To the point that we will too easily assume that people must have a good reason for a given decision, even if contrary evidence is staring us in the face.
 

Micah Sweet

Level Up & OSR Enthusiast
It's a classic joke about economics, about how economists specifically (but more broadly other people making similar evaluations) assume too easily that everyone behaves rationally and makes the most optimal decisions all the time.

To the point that we will too easily assume that people must have a good reason for a given decision, even if contrary evidence is staring us in the face.
Fair enough. Regardless, history tells us that WotC has no interest, and certainly no financial incentive, to address these issues, so my opinion stands.
 

On that, I have two responses.

To the first, so? Everyone at the table wants expertise. Everyone at the table wants the extra fighter ASI (or second win). Everyone at the table wants the Paladin's smite. This isn't even an "extra" ASI (like the Fighter gets); instead, it's just allowing the Monk to take a +1 in addition to a feat. Which means that all the way up through 15th level, they still will have only added a total of +3 to their ability scores through this addition. For a MAD class, it's not a gamebreaker- it's just a nice bonus that would actually allow and incentivize Monks to take feats, is in keeping with the class concept, and would provide Monks a unique difference that no other class has. As it stands, the penalty that Monks get for taking feats is arguably more severe than it is for any other class. In addition, it's not like people will "dip" to get it- a Multiclass Monk is rarer than a Monk with a magic item that improves their unarmed attacks.

It is an elegant, and most importantly, simple way to make the Monk a better class!

On the second, I don't worry so much about levels 1 and 2. In 5e, they barely last a blink of an eye, and, honestly, it's kind of keeping with Monk tradition. ;) The issue with ki isn't so much the amount in my experience, and it is addressed with the new ability- it's the lack of short rests in most campaigns. Think of it this way- if Monks had three times the ki, recharged on long rests, it wouldn't be so much of an issue, right? But, to me, that's a short rest issue, and not an overall resource issue (YMMV).

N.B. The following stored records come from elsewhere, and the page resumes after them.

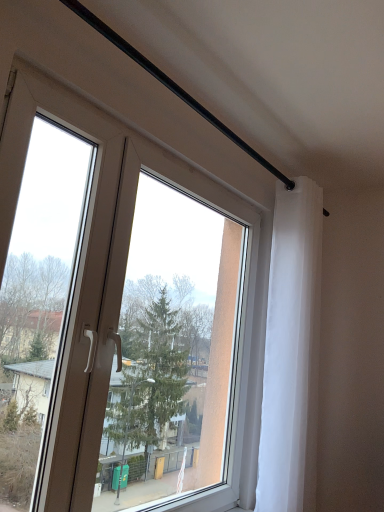
Question: In the image, is transparent glass window at center on the left side or the right side of white sheer curtain at upper right?

Choices:
 (A) right
 (B) left

Answer: (B)

Question: Does point (221, 207) appear closer or farther from the camera than point (307, 458)?

Choices:
 (A) closer
 (B) farther

Answer: (A)

Question: Do you think transparent glass window at center is within white sheer curtain at upper right, or outside of it?

Choices:
 (A) inside
 (B) outside

Answer: (B)

Question: Considering the positions of point (294, 489) and point (269, 224), is point (294, 489) closer or farther from the camera than point (269, 224)?

Choices:
 (A) closer
 (B) farther

Answer: (A)

Question: From their relative heights in the image, would you say white sheer curtain at upper right is taller or shorter than transparent glass window at center?

Choices:
 (A) short
 (B) tall

Answer: (B)

Question: Considering the positions of white sheer curtain at upper right and transparent glass window at center in the image, is white sheer curtain at upper right bigger or smaller than transparent glass window at center?

Choices:
 (A) big
 (B) small

Answer: (B)

Question: Is white sheer curtain at upper right wider or thinner than transparent glass window at center?

Choices:
 (A) thin
 (B) wide

Answer: (B)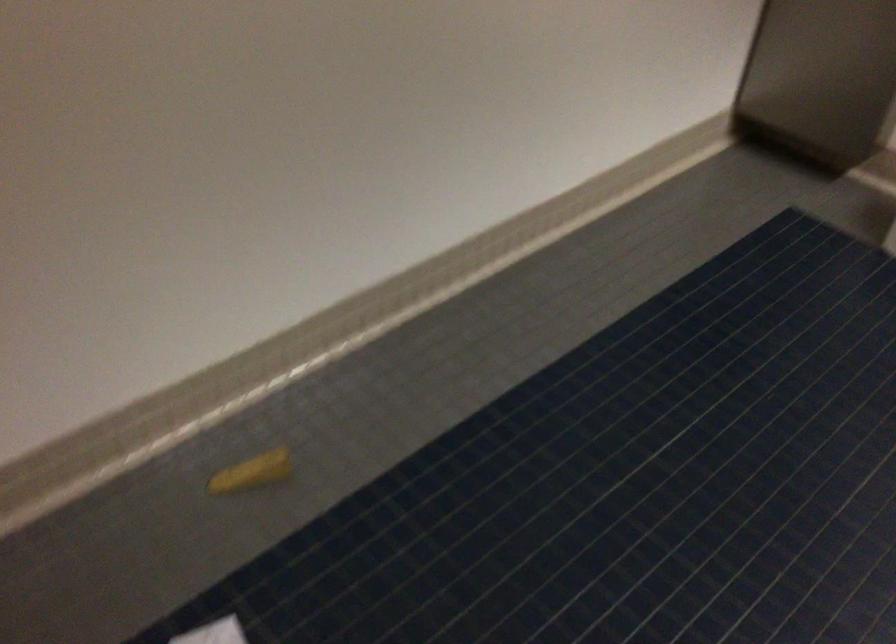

I do think that the bonus action economy does tend to limit monks somewhat, and that it would be great if the Monk had more abilities that would simply be "on" as opposed to trigger from bonus actions. And other simple fixes (again, Monks should be able to use both athletics and acrobatics from the same ability score, and there should be some type of strength monk). But the majority of these other issues are simply playing around with making the Monk more effective in combat; to me, the issue isn't combat. The Monk will never be as tanky as the barbarian, nor as good at straight up figting as the fighter. So, instead, I think it would be great to look at not just the combat, but at something else that would make the Monk stand out.

@Voadam I agree that it disincentives the Monk from taking the +2 ASI. That's the point, and the tradeoff. I suppose the "focus on self" could mean that if they take the +2 ASI, they also gain something small- a single skill, language, tool, that sort of thing.


Again, this is an idea to be workshopped. But what is appealing is its simplicity.
look I have played low level monk giving it more ki changes nothing past doing more cool stuff as they are still limited by the action economy so flat buffing ki will change almost nothing.

giving it more stuff to spend it on would help immensely you gain few fighting options and damn near nothing for other situations giving way more options would be helpful in fleshing them out.